A 25 g bullet with a muzzle velocity of 300 m/s is fired into a board 4.0 cm thick. A). In a hard board, the bullet penetrates 3.0 cm and comes to a stop. What is the average force exerted on the bullet by the board?
B). For a soft board, the bullet goes through the board and emerges with a speed of 50 m/s. What was the average force exerted on the bullet by the board.
Answers:
A= 37,500 N
B= 27344 N
Show work
momentum = m v = .025 * 300
stops in .03 meters
average speed during stop = 150 m/s
time to stop = .03 meters/150 m/s
force = change in momentum/time
= .025 * 300 / (.03/150)
= 37,500 N
do B the same way
Maybe we could just get rid of guns... ¯\_(ツ)_/¯
A) To find the average force exerted on the bullet by the board in scenario A where the bullet penetrates 3.0 cm and comes to a stop, we can use the principle of work and energy.

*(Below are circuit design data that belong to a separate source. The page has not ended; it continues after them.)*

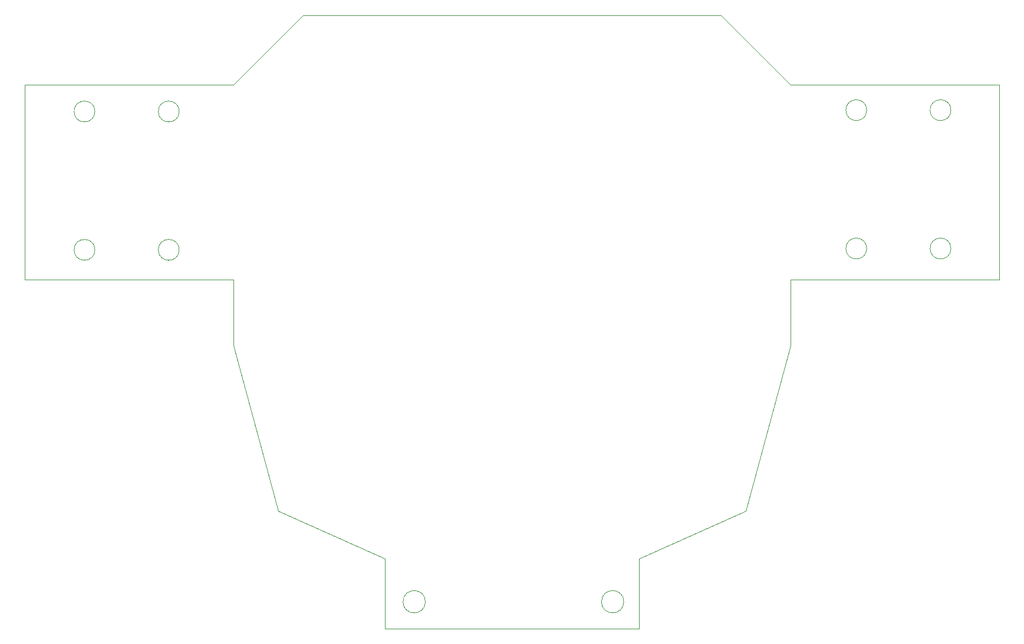
<source format=gbr>
%TF.GenerationSoftware,KiCad,Pcbnew,(5.1.9)-1*%
%TF.CreationDate,2021-05-13T01:47:40+02:00*%
%TF.ProjectId,PlytkaGlowna,506c7974-6b61-4476-9c6f-776e612e6b69,rev?*%
%TF.SameCoordinates,Original*%
%TF.FileFunction,Profile,NP*%
%FSLAX46Y46*%
G04 Gerber Fmt 4.6, Leading zero omitted, Abs format (unit mm)*
G04 Created by KiCad (PCBNEW (5.1.9)-1) date 2021-05-13 01:47:40*
%MOMM*%
%LPD*%
G01*
G04 APERTURE LIST*
%TA.AperFunction,Profile*%
%ADD10C,0.050000*%
%TD*%
G04 APERTURE END LIST*
D10*
X238310000Y-68400000D02*
X208300000Y-68400000D01*
X238310000Y-96400000D02*
X208300000Y-96400000D01*
X128300000Y-68400000D02*
X98290000Y-68400000D01*
X184350781Y-142750000D02*
G75*
G03*
X184350781Y-142750000I-1600781J0D01*
G01*
X155850781Y-142750000D02*
G75*
G03*
X155850781Y-142750000I-1600781J0D01*
G01*
X208300000Y-96400000D02*
X208300000Y-105900000D01*
X134700000Y-129700000D02*
X150038213Y-136578208D01*
X128300000Y-105900000D02*
X134700000Y-129700000D01*
X186038213Y-146600001D02*
X186561788Y-146600000D01*
X186561788Y-136578207D02*
X186561788Y-146600000D01*
X150038213Y-146600001D02*
X186038213Y-146600001D01*
X150038213Y-136578208D02*
X150038213Y-146600001D01*
X219240000Y-72050000D02*
G75*
G03*
X219240000Y-72050000I-1500000J0D01*
G01*
X219240000Y-91950000D02*
G75*
G03*
X219240000Y-91950000I-1500000J0D01*
G01*
X231340000Y-91950000D02*
G75*
G03*
X231340000Y-91950000I-1500000J0D01*
G01*
X231340000Y-72050000D02*
G75*
G03*
X231340000Y-72050000I-1500000J0D01*
G01*
X108400000Y-92140000D02*
G75*
G03*
X108400000Y-92140000I-1500000J0D01*
G01*
X120500000Y-92140000D02*
G75*
G03*
X120500000Y-92140000I-1500000J0D01*
G01*
X108400000Y-72240000D02*
G75*
G03*
X108400000Y-72240000I-1500000J0D01*
G01*
X120500000Y-72240000D02*
G75*
G03*
X120500000Y-72240000I-1500000J0D01*
G01*
X201900000Y-129700000D02*
X186561787Y-136578208D01*
X208300000Y-105900000D02*
X201900000Y-129700000D01*
X128300000Y-96400000D02*
X128300000Y-105900000D01*
X198300000Y-58400000D02*
X138300000Y-58400000D01*
X208300000Y-68400000D02*
X198300000Y-58400000D01*
X128300000Y-68400000D02*
X138300000Y-58400000D01*
X128300000Y-96400000D02*
X98290000Y-96400000D01*
X238310000Y-96400000D02*
X238310000Y-68400000D01*
X98290000Y-68400000D02*
X98290000Y-96400000D01*
M02*

</source>
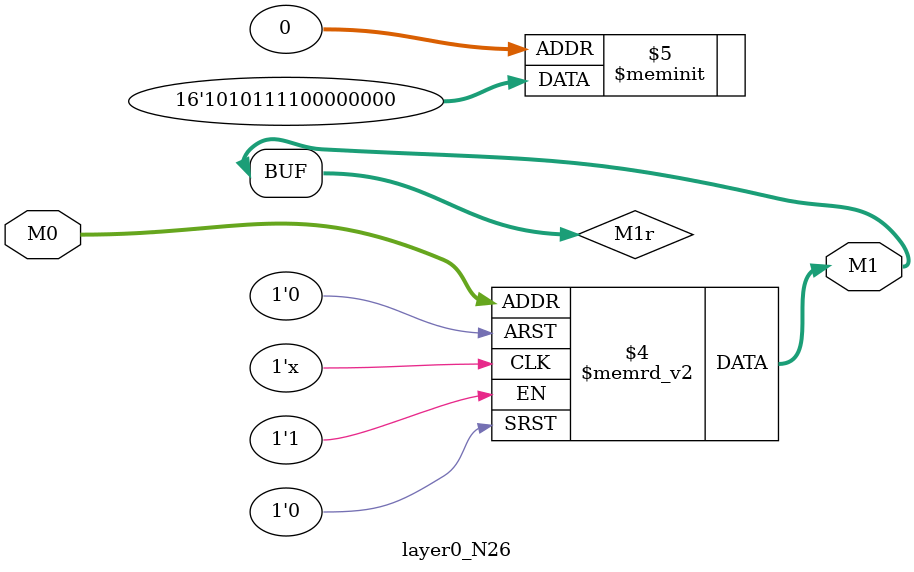
<source format=v>
module layer0_N26 ( input [2:0] M0, output [1:0] M1 );

	(*rom_style = "distributed" *) reg [1:0] M1r;
	assign M1 = M1r;
	always @ (M0) begin
		case (M0)
			3'b000: M1r = 2'b00;
			3'b100: M1r = 2'b11;
			3'b010: M1r = 2'b00;
			3'b110: M1r = 2'b10;
			3'b001: M1r = 2'b00;
			3'b101: M1r = 2'b11;
			3'b011: M1r = 2'b00;
			3'b111: M1r = 2'b10;

		endcase
	end
endmodule

</source>
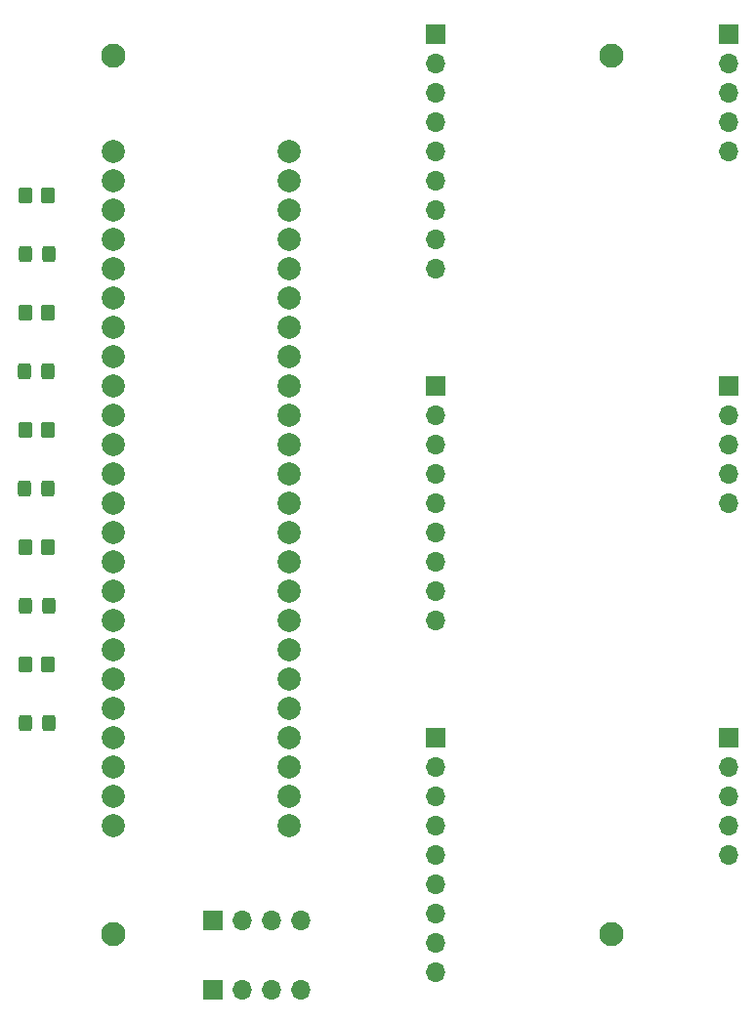
<source format=gbr>
%TF.GenerationSoftware,KiCad,Pcbnew,7.0.7*%
%TF.CreationDate,2024-05-20T18:28:41-04:00*%
%TF.ProjectId,Ground Reciever,47726f75-6e64-4205-9265-636965766572,rev?*%
%TF.SameCoordinates,Original*%
%TF.FileFunction,Soldermask,Top*%
%TF.FilePolarity,Negative*%
%FSLAX46Y46*%
G04 Gerber Fmt 4.6, Leading zero omitted, Abs format (unit mm)*
G04 Created by KiCad (PCBNEW 7.0.7) date 2024-05-20 18:28:41*
%MOMM*%
%LPD*%
G01*
G04 APERTURE LIST*
G04 Aperture macros list*
%AMRoundRect*
0 Rectangle with rounded corners*
0 $1 Rounding radius*
0 $2 $3 $4 $5 $6 $7 $8 $9 X,Y pos of 4 corners*
0 Add a 4 corners polygon primitive as box body*
4,1,4,$2,$3,$4,$5,$6,$7,$8,$9,$2,$3,0*
0 Add four circle primitives for the rounded corners*
1,1,$1+$1,$2,$3*
1,1,$1+$1,$4,$5*
1,1,$1+$1,$6,$7*
1,1,$1+$1,$8,$9*
0 Add four rect primitives between the rounded corners*
20,1,$1+$1,$2,$3,$4,$5,0*
20,1,$1+$1,$4,$5,$6,$7,0*
20,1,$1+$1,$6,$7,$8,$9,0*
20,1,$1+$1,$8,$9,$2,$3,0*%
G04 Aperture macros list end*
%ADD10R,1.700000X1.700000*%
%ADD11O,1.700000X1.700000*%
%ADD12RoundRect,0.250000X-0.350000X-0.450000X0.350000X-0.450000X0.350000X0.450000X-0.350000X0.450000X0*%
%ADD13C,2.100000*%
%ADD14C,2.000000*%
%ADD15RoundRect,0.250000X-0.325000X-0.450000X0.325000X-0.450000X0.325000X0.450000X-0.325000X0.450000X0*%
%ADD16RoundRect,0.250000X0.325000X0.450000X-0.325000X0.450000X-0.325000X-0.450000X0.325000X-0.450000X0*%
%ADD17RoundRect,0.250000X0.350000X0.450000X-0.350000X0.450000X-0.350000X-0.450000X0.350000X-0.450000X0*%
G04 APERTURE END LIST*
D10*
%TO.C,Serial8*%
X133120000Y-131400000D03*
D11*
X135660000Y-131400000D03*
X138200000Y-131400000D03*
X140740000Y-131400000D03*
%TD*%
D10*
%TO.C,Serial1*%
X133120000Y-137400000D03*
D11*
X135660000Y-137400000D03*
X138200000Y-137400000D03*
X140740000Y-137400000D03*
%TD*%
D10*
%TO.C,J3*%
X152400000Y-85090000D03*
D11*
X152400000Y-87630000D03*
X152400000Y-90170000D03*
X152400000Y-92710000D03*
X152400000Y-95250000D03*
X152400000Y-97790000D03*
X152400000Y-100330000D03*
X152400000Y-102870000D03*
X152400000Y-105410000D03*
%TD*%
D12*
%TO.C,R2*%
X116840000Y-88900000D03*
X118840000Y-88900000D03*
%TD*%
D13*
%TO.C,H1*%
X167640000Y-132540000D03*
%TD*%
D12*
%TO.C,R4*%
X116840000Y-68580000D03*
X118840000Y-68580000D03*
%TD*%
D13*
%TO.C,H4*%
X124460000Y-56420000D03*
%TD*%
D10*
%TO.C,J2*%
X177800000Y-54610000D03*
D11*
X177800000Y-57150000D03*
X177800000Y-59690000D03*
X177800000Y-62230000D03*
X177800000Y-64770000D03*
%TD*%
D14*
%TO.C,Teensy4.1*%
X124460000Y-64770000D03*
X124460000Y-67310000D03*
X124460000Y-69850000D03*
X124460000Y-72390000D03*
X124460000Y-74930000D03*
X124460000Y-77470000D03*
X124460000Y-80010000D03*
X124460000Y-82550000D03*
X124460000Y-85090000D03*
X124460000Y-87630000D03*
X124460000Y-90170000D03*
X124460000Y-92710000D03*
X124460000Y-95250000D03*
X124460000Y-97790000D03*
X124460000Y-100330000D03*
X124460000Y-102870000D03*
X124460000Y-105410000D03*
X124460000Y-107950000D03*
X124460000Y-110490000D03*
X124460000Y-113030000D03*
X124460000Y-115570000D03*
X124460000Y-118110000D03*
X124460000Y-120650000D03*
X124460000Y-123190000D03*
X139700000Y-123190000D03*
X139700000Y-120650000D03*
X139700000Y-118110000D03*
X139700000Y-115570000D03*
X139700000Y-113030000D03*
X139700000Y-110490000D03*
X139700000Y-107950000D03*
X139700000Y-105410000D03*
X139700000Y-102870000D03*
X139700000Y-100330000D03*
X139700000Y-97790000D03*
X139700000Y-95250000D03*
X139700000Y-92710000D03*
X139700000Y-90170000D03*
X139700000Y-87630000D03*
X139700000Y-85090000D03*
X139700000Y-82550000D03*
X139700000Y-80010000D03*
X139700000Y-77470000D03*
X139700000Y-74930000D03*
X139700000Y-72390000D03*
X139700000Y-69850000D03*
X139700000Y-67310000D03*
X139700000Y-64770000D03*
%TD*%
D10*
%TO.C,J5*%
X152400000Y-115570000D03*
D11*
X152400000Y-118110000D03*
X152400000Y-120650000D03*
X152400000Y-123190000D03*
X152400000Y-125730000D03*
X152400000Y-128270000D03*
X152400000Y-130810000D03*
X152400000Y-133350000D03*
X152400000Y-135890000D03*
%TD*%
D15*
%TO.C,D3*%
X116840000Y-104140000D03*
X118890000Y-104140000D03*
%TD*%
D13*
%TO.C,H3*%
X167640000Y-56420000D03*
%TD*%
D16*
%TO.C,D4*%
X118890000Y-73660000D03*
X116840000Y-73660000D03*
%TD*%
D12*
%TO.C,R3*%
X116840000Y-99060000D03*
X118840000Y-99060000D03*
%TD*%
D15*
%TO.C,D2*%
X116815000Y-93980000D03*
X118865000Y-93980000D03*
%TD*%
D16*
%TO.C,D1*%
X118865000Y-83820000D03*
X116815000Y-83820000D03*
%TD*%
D12*
%TO.C,R1*%
X116840000Y-78740000D03*
X118840000Y-78740000D03*
%TD*%
D10*
%TO.C,J6*%
X177800000Y-115570000D03*
D11*
X177800000Y-118110000D03*
X177800000Y-120650000D03*
X177800000Y-123190000D03*
X177800000Y-125730000D03*
%TD*%
D13*
%TO.C,H2*%
X124460000Y-132540000D03*
%TD*%
D11*
%TO.C,J4*%
X177800000Y-95250000D03*
X177800000Y-92710000D03*
X177800000Y-90170000D03*
X177800000Y-87630000D03*
D10*
X177800000Y-85090000D03*
%TD*%
%TO.C,J1*%
X152400000Y-54610000D03*
D11*
X152400000Y-57150000D03*
X152400000Y-59690000D03*
X152400000Y-62230000D03*
X152400000Y-64770000D03*
X152400000Y-67310000D03*
X152400000Y-69850000D03*
X152400000Y-72390000D03*
X152400000Y-74930000D03*
%TD*%
D17*
%TO.C,R5*%
X118840000Y-109220000D03*
X116840000Y-109220000D03*
%TD*%
D15*
%TO.C,D5*%
X116840000Y-114300000D03*
X118890000Y-114300000D03*
%TD*%
M02*

</source>
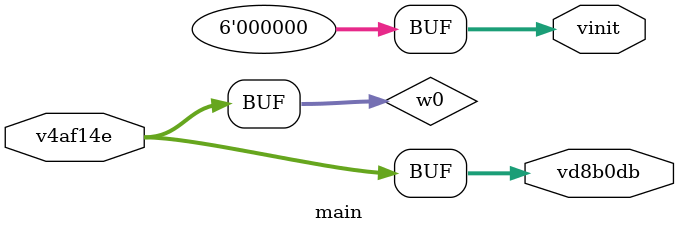
<source format=v>

`default_nettype none

module main (
 input [1:0] v4af14e,
 output [1:0] vd8b0db,
 output [0:5] vinit
);
 wire [0:1] w0;
 assign w0 = v4af14e;
 assign vd8b0db = w0;
 assign vinit = 6'b000000;
endmodule


</source>
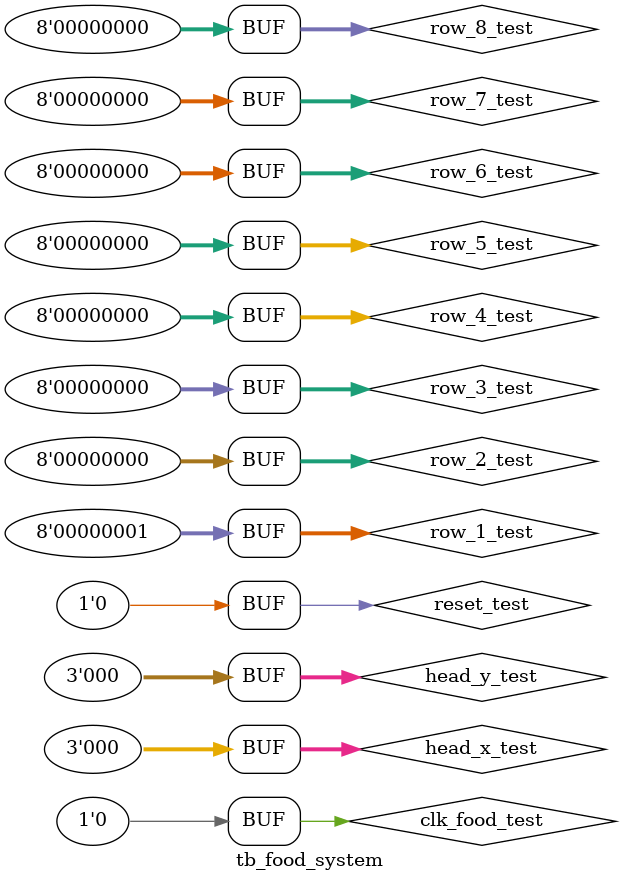
<source format=v>
module tb_food_system();

reg [7:0] row_1_test,row_2_test,row_3_test,row_4_test,row_5_test,row_6_test,row_7_test,row_8_test;
reg [2:0] head_x_test,head_y_test;
reg clk_food_test,reset_test;

wire food_collide_test,new_food_collision_test;

wire [2:0] food_y_test;
wire [2:0] food_x_test;

food_system port_map(

.row_1(row_1_test),
.row_2(row_2_test),
.row_3(row_3_test),
.row_4(row_4_test),
.row_5(row_5_test),
.row_6(row_6_test),
.row_7(row_7_test),
.row_8(row_8_test),
.head_x(head_x_test),
.head_y(head_y_test),
.clk_food(clk_food_test),
.reset(reset_test),
.food_collide(food_collide_test),
.new_food_collision(new_food_collision_test),
.food_y(food_y_test),
.food_x(food_x_test)
);

initial begin
row_1_test = 8'b0;
row_2_test = 8'b0;
row_3_test = 8'b0;
row_4_test = 8'b0;
row_5_test = 8'b0;
row_6_test = 8'b0;
row_7_test = 8'b0;
row_8_test = 8'b0;
head_x_test = 8'b0;
head_y_test = 8'b0;
clk_food_test = 0;
reset_test = 0;
#5;
reset_test = 1;
#5;
reset_test = 0;
end

always begin
clk_food_test = 1;
#5;
clk_food_test = 0;
#5;
clk_food_test = 1;
#5;
clk_food_test = 0;
#5;

head_x_test = 3'b101;
head_y_test = 3'b011;

#5;
clk_food_test = 1;
#5;
clk_food_test = 0;
#5;

row_1_test = 8'b1;
row_2_test = 8'b0;
row_3_test = 8'b0;
row_4_test = 8'b0;
row_5_test = 8'b0;
row_6_test = 8'b0;
row_7_test = 8'b0;
row_8_test = 8'b0;
head_x_test = 8'b0;
head_y_test = 8'b0;
end
endmodule
</source>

The work done on an object is equal to the product of the force applied and the distance it moves in the direction of the force. In this case, the force exerted by the board decelerates the bullet until it comes to a stop. The work done by the board is equal to the change in kinetic energy of the bullet.
The initial kinetic energy of the bullet is given by:
KE_initial = (1/2) * m * v_initial^2
where m is the mass of the bullet (25 g = 0.025 kg) and v_initial is the initial velocity of the bullet (300 m/s).
The final kinetic energy of the bullet when it comes to a stop is zero.
Therefore, the work done by the board is equal to the initial kinetic energy of the bullet:
Work = KE_final - KE_initial
= 0 - (1/2) * m * v_initial^2
= - (1/2) * 0.025 kg * (300 m/s)^2
Now, the work done by the board is equal to the force exerted by the board (F) multiplied by the distance the bullet penetrates into the board (d = 3.0 cm = 0.03 m):
Work = F * d
Setting these two equal, we can solve for the average force exerted by the board:
F * d = - (1/2) * 0.025 kg * (300 m/s)^2
F = (- (1/2) * 0.025 kg * (300 m/s)^2) / 0.03 m
Calculating this expression, we find:
F = 37,500 N
Therefore, the average force exerted on the bullet by the hard board is 37,500 N.
B) To find the average force exerted on the bullet by the soft board in scenario B where the bullet emerges with a speed of 50 m/s, we can again use the principle of work and energy.
The work done on an object is equal to the product of the force applied and the distance it moves in the direction of the force. In this case, the force exerted by the board decelerates the bullet.
The initial kinetic energy of the bullet is given by:
KE_initial = (1/2) * m * v_initial^2
where m is the mass of the bullet (0.025 kg) and v_initial is the initial velocity of the bullet (300 m/s).
The final kinetic energy of the bullet when it emerges with a speed of 50 m/s is given by:
KE_final = (1/2) * m * v_final^2
where v_final is the final velocity of the bullet (50 m/s).
The work done by the board is equal to the change in kinetic energy of the bullet:
Work = KE_final - KE_initial
= (1/2) * m * v_final^2 - (1/2) * m * v_initial^2
Now, the work done by the board is equal to the force exerted by the board (F) multiplied by the distance through which the bullet moves in the board (d = 4.0 cm = 0.04 m):
Work = F * d
Setting these two equal, we can solve for the average force exerted by the board:
F * d = (1/2) * m * v_final^2 - (1/2) * m * v_initial^2
F = [(1/2) * m * v_final^2 - (1/2) * m * v_initial^2] / d
Calculating this expression, we find:
F = [(1/2) * 0.025 kg * (50 m/s)^2 - (1/2) * 0.025 kg * (300 m/s)^2] / 0.04 m
F = 27344 N
Therefore, the average force exerted on the bullet by the soft board is 27344 N.